• **Exercise prompt**: Search the data for the word "peut" and copy every line where it occurs.

• **Listed records**:
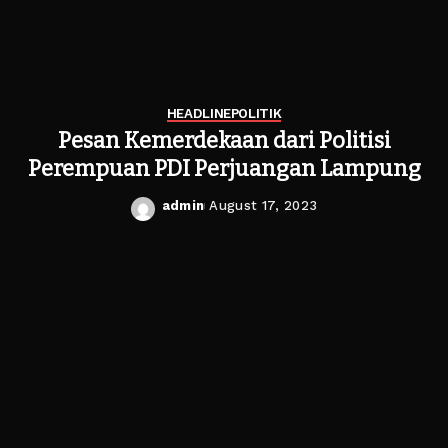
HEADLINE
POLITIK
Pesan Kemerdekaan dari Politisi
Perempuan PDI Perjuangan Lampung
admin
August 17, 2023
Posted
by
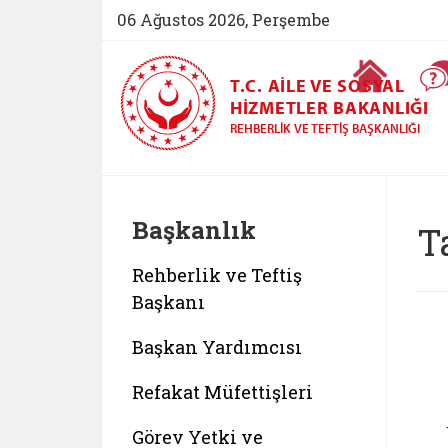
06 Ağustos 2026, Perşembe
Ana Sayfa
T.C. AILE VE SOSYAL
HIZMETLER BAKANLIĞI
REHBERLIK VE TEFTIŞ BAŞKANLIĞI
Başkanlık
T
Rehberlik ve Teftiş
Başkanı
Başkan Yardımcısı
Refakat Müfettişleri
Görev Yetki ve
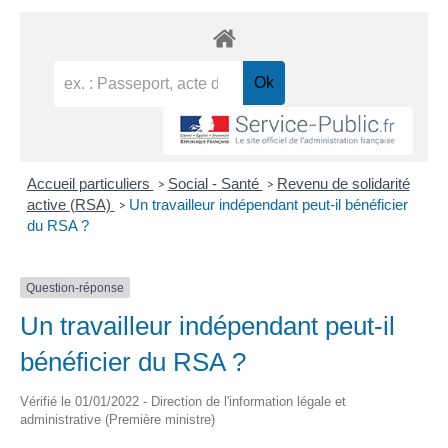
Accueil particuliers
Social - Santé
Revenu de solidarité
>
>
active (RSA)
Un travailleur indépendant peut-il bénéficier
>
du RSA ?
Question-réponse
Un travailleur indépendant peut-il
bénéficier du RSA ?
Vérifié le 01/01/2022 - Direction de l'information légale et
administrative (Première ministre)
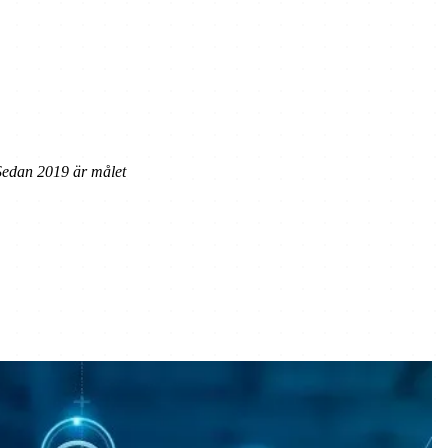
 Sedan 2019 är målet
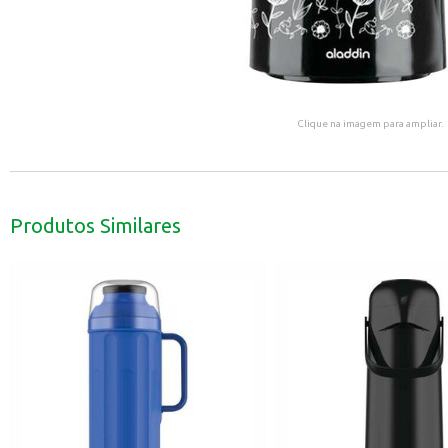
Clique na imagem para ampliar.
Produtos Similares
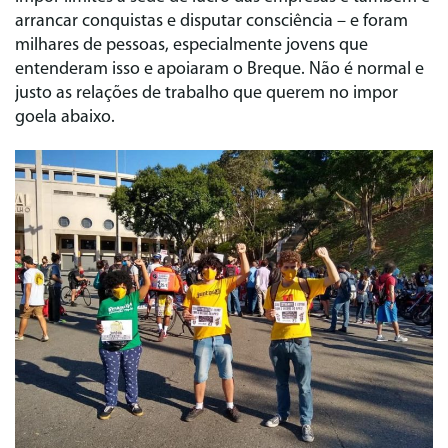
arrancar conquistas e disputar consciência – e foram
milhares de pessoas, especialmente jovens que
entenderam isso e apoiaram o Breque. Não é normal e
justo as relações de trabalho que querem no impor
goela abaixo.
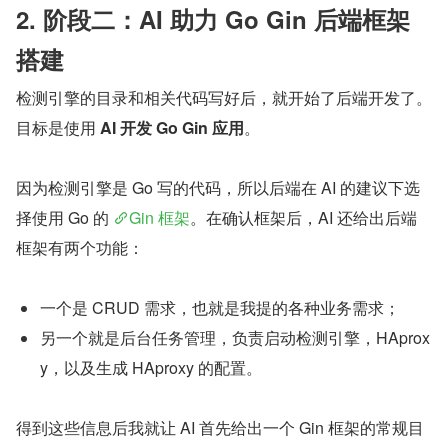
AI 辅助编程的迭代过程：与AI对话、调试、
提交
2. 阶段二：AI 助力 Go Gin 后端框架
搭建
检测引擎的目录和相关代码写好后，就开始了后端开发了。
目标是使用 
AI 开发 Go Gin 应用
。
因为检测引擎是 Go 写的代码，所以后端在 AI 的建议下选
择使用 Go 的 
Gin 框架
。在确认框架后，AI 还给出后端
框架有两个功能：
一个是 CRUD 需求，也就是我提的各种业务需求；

• **Answer section**:
Un travailleur indépendant peut-il bénéficier
Un travailleur indépendant peut-il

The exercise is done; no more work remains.